── TEXT
# Flushing ?



## JD466US (Mar 18, 2007)

My Nirvana WW girls are entering their 6th week of flowering. I think that they will be ready to harvest in the next 2 to 3 weeks and am wondering if I should get ready to start flushing my system? Its a small DWC set up and I have been using GH Flora nutes. I was also wondering should I use Clearex or will plain water work? And if I use just water should I keep the ph levels between 5.7 and 6.2 as normal?

                                              Thanks,
                                                          JD


----------



## KADE (Mar 18, 2007)

flushing is up to the person growing... i notice no taste difference in any way...  the clearing products are good... so is water....  ph should be normal.


----------



## Stoney Bud (Mar 18, 2007)

Here's one pattern of thought on flushing or not. Right up to the second of harvest, somewhere on the plant, THC is still forming. This THC is dependant on nutrients for its formation. If you deprive the plant of nutrients or lessen them for the last week or two before harvesting, you're also, IMHO, depriving the plant of the ability to form THC properly and to its best volume and potency. It's like saying to an athlete before he runs an olympic mile, I'm not going to let you eat for two days before you run. It'll clean out your system and make you run better. That sounds good, but in actuality, your runner will be a walker and lose.
────
» PARTS OF THE EXERCISE:
1. Answer these questions about the thread on flushing:
(a) What nutrients has JD466US been using?
(b) According to KADE, what should the pH be?
(c) What does Stoney Bud compare withholding nutrients to?
2. Say whether each statement agrees with the thread on flushing, and quote the words that decide it:
(a) JD466US expects the plants to be ready for harvest within two to three weeks.
(b) KADE notices a change in taste after flushing.
(c) Stoney Bud says THC stops forming a week or two before harvest.
3. Extend the thread on flushing from its last sentence.
The entries that follow come from a different source than the thread on flushing.
── INFORMATION SUPPLIED
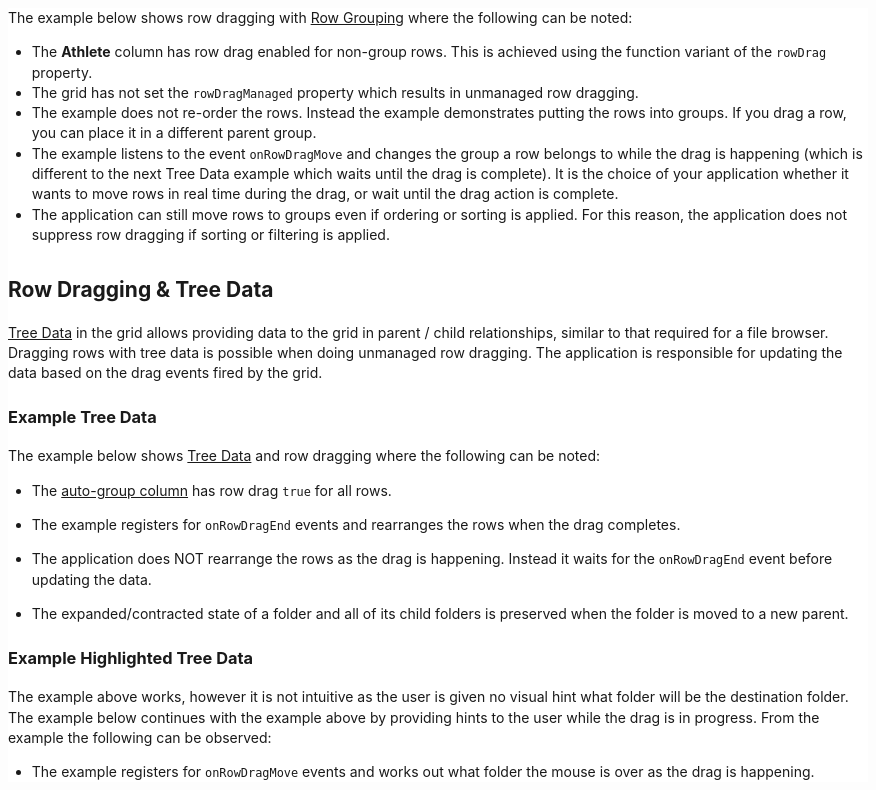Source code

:The example below shows row dragging with [Row Grouping](../grouping/) where the following can be noted:

- The **Athlete** column has row drag enabled for non-group rows. This is achieved using the function variant of the `rowDrag` property.
- The grid has not set the `rowDragManaged` property which results in unmanaged row dragging.
- The example does not re-order the rows. Instead the example demonstrates putting the rows into groups. If you drag a row, you can place it in a different parent group.
- The example listens to the event `onRowDragMove` and changes the group a row belongs to while the drag is happening (which is different to the next Tree Data example which waits until the drag is complete). It is the choice of your application whether it wants to move rows in real time during the drag, or wait until the drag action is complete.
- The application can still move rows to groups even if ordering or sorting is applied. For this reason, the application does not suppress row dragging if sorting or filtering is applied.

<grid-example title='Dragging with Row Groups' name='dragging-with-row-groups' type='generated' options=' {"enterprise": true, "exampleHeight": 650, "modules": ["clientside", "rowgrouping", "setfilter", "menu", "columnpanel"] }'></grid-example>

## Row Dragging & Tree Data

[Tree Data](../tree-data/) in the grid allows providing data to the grid in parent / child relationships, similar to that required for a file browser. Dragging rows with tree data is possible when doing unmanaged row dragging. The application is responsible for updating the data based on the drag events fired by the grid.

### Example Tree Data

The example below shows [Tree Data](../tree-data/) and row dragging where the following can be noted:

- The [auto-group column](../grouping/#auto-column-group) has row drag `true` for all rows.

-  The example registers for `onRowDragEnd` events and rearranges
   the rows when the drag completes.

- The application does NOT rearrange the rows as the drag is happening. Instead it waits for the `onRowDragEnd` event before updating the data.

- The expanded/contracted state of a folder and all of its child folders is preserved when the folder is moved to a new parent.

<grid-example title='Dragging with Tree Data' name='dragging-with-tree-data' type='generated' options='{ "enterprise": true, "exampleHeight": 545, "extras": ["fontawesome"], "modules": ["clientside", "rowgrouping"] }'></grid-example>

### Example Highlighted Tree Data

The example above works, however it is not intuitive as the user is given no visual hint what folder will be the destination folder. The example below continues with the example above by providing hints to the user while the drag is in progress. From the example the following can be observed:

- The example registers for `onRowDragMove` events and works out what folder the mouse is over as the drag is happening.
────
» ANSWERS TO THIS EXERCISE:
1.
(a) GH Flora nutes.
(b) Normal.
(c) Telling an athlete he can't eat for two days before running an Olympic mile.

2.
(a) Yes: "I think that they will be ready to harvest in the next 2 to 3 weeks"
(b) No: "i notice no taste difference in any way"
(c) No: "Right up to the second of harvest, somewhere on the plant, THC is still forming."

3.
The plants continue to actively grow THC right up to the second they are harvested. IMHO, that THC will of better quality and volume if the plant has ALL the nutrients it can use up to the point in which you cut it down.

Hehe, of course, that could be wrong. No one has ever done proper testing to determine the validity of the "Flushing" methods.

Pick your method and swear by it!

When I harvest, I stand on one foot while singing "Ole MacDonald". I've found that this makes the pot stronger...hehee.


----------



## JD466US (Mar 18, 2007)

Ole McDonald, hmmm, so thats the secret!  Cool, now I know!

                                   Thanks, 
                                              JD


----------



## alaskabud (Mar 19, 2007)

Flushing is a GREAT method- if you have over ferted and want to wash some of the ferts out of the dirt to prevent more damage. Flushing for a week or 2 before harvest and thinking somehow this water is going to enter the thru the roots and either take the bad **** BACK OUT thru the roots or JUMP OUT the leaves with this bad **** is absurd.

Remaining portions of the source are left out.